Try it | Below are entries to reproduce exactly, apart from their pictures.

Record extracts |
========================================================================
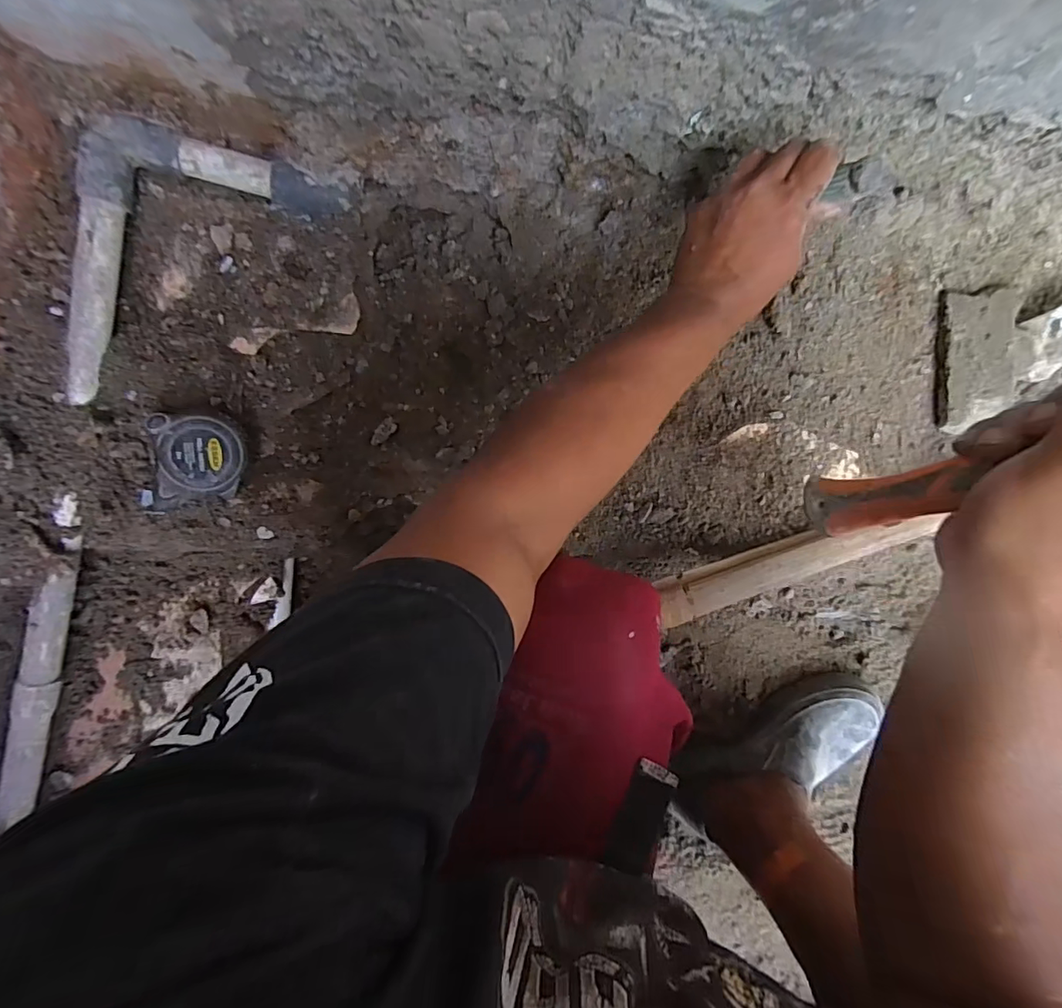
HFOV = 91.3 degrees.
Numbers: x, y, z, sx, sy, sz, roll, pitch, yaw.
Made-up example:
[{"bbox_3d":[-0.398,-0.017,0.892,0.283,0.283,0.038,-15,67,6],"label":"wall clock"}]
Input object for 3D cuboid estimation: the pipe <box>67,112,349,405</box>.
========================================================================
Your solution |
HFOV = 91.3 degrees.
Numbers: x, y, z, sx, sy, sz, roll, pitch, yaw.
Made-up example:
[{"bbox_3d":[-0.398,-0.017,0.892,0.283,0.283,0.038,-15,67,6],"label":"wall clock"}]
Input object for 3D cuboid estimation: the pipe <box>67,112,349,405</box>.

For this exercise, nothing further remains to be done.